Ce réalisateur là a un nom un peu compliqué pour nous : c'est parce qu'il vient du Mexique. Et ses films eux aussi sont un peu compliqués ; et pourtant tellement frappants, tellement marquants que ce réalisateur, plus tout jeune mais avec seulement deux films à son actif, apparaît aujourd'hui comme ayant devant lui une carrière fortement prometteuse... Très clairement à suivre.
Parmi les réalisateurs qui n'en sont qu'à leurs débuts et que l'on retient déjà comme étant fortement prometteurs, Alejandro Gonzàlez Inàrritu est probablement à mettre en tête de liste. Avec à l'heure actuelle seulement deux longs métrages et quelques autres réalisations moins importantes à son actif, il semble que l'on doive déjà miser sur lui sans hésitation, notamment en ce qui concerne son prochain film, Babel, qui réunira à l'affiche Brad Pitt, Cate Blanchett et Gael Garcia Bernal.

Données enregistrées

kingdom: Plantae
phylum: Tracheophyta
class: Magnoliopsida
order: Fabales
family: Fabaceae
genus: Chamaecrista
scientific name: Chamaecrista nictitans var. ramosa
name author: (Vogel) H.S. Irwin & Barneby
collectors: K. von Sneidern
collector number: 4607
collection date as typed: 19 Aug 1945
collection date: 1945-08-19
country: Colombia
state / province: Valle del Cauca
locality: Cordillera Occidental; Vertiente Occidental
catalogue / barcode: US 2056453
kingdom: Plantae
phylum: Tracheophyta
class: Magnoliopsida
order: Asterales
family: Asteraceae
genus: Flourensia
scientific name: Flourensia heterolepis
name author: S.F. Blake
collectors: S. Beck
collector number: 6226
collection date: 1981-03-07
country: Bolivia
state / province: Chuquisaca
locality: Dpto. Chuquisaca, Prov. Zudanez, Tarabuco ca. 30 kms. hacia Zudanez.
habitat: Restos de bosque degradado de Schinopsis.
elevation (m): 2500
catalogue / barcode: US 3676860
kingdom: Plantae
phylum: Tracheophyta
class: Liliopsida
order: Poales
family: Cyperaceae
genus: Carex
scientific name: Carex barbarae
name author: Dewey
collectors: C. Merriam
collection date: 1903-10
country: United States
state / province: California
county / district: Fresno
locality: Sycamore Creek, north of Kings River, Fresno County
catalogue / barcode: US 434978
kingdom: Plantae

OBJECTIF
Dites si chacune des affirmations suivantes concorde avec le texte fourni, par oui ou par non, et citez mot pour mot le passage qui tranche. (a) Le réalisateur a déjà trois longs métrages à son actif. (b) Le réalisateur est originaire du Mexique. (c) Brad Pitt et Cate Blanchett figureront à l'affiche de Babel.

CORRIGÉ DÉTAILLÉ
(a) Non : « Avec à l'heure actuelle seulement deux longs métrages ».
(b) Oui : « c'est parce qu'il vient du Mexique ».
(c) Oui : « qui réunira à l'affiche Brad Pitt, Cate Blanchett et Gael Garcia Bernal ».